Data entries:
• • • •
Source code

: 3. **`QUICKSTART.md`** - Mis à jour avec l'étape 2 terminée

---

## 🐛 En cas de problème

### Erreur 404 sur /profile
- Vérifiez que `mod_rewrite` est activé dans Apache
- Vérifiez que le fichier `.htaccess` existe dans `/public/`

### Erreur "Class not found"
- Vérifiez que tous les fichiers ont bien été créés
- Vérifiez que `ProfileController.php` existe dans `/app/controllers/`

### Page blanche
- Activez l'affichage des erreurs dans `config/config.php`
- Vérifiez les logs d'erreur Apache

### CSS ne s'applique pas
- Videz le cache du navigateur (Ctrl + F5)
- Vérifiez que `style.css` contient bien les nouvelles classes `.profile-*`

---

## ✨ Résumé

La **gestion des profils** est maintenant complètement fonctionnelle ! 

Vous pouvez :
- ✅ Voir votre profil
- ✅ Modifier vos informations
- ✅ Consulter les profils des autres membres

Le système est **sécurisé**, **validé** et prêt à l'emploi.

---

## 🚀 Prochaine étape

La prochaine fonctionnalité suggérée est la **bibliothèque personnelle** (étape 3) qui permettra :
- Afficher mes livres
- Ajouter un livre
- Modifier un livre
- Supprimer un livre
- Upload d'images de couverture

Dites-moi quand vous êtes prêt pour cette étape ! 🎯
• • • •
WHAT YOU WILL DO:
Which lines in the entries contain the string "profils", with case taken into account? Pick out each such line and copy it in full.

RESPONSE:
La **gestion des profils** est maintenant complètement fonctionnelle ! 
- ✅ Consulter les profils des autres membres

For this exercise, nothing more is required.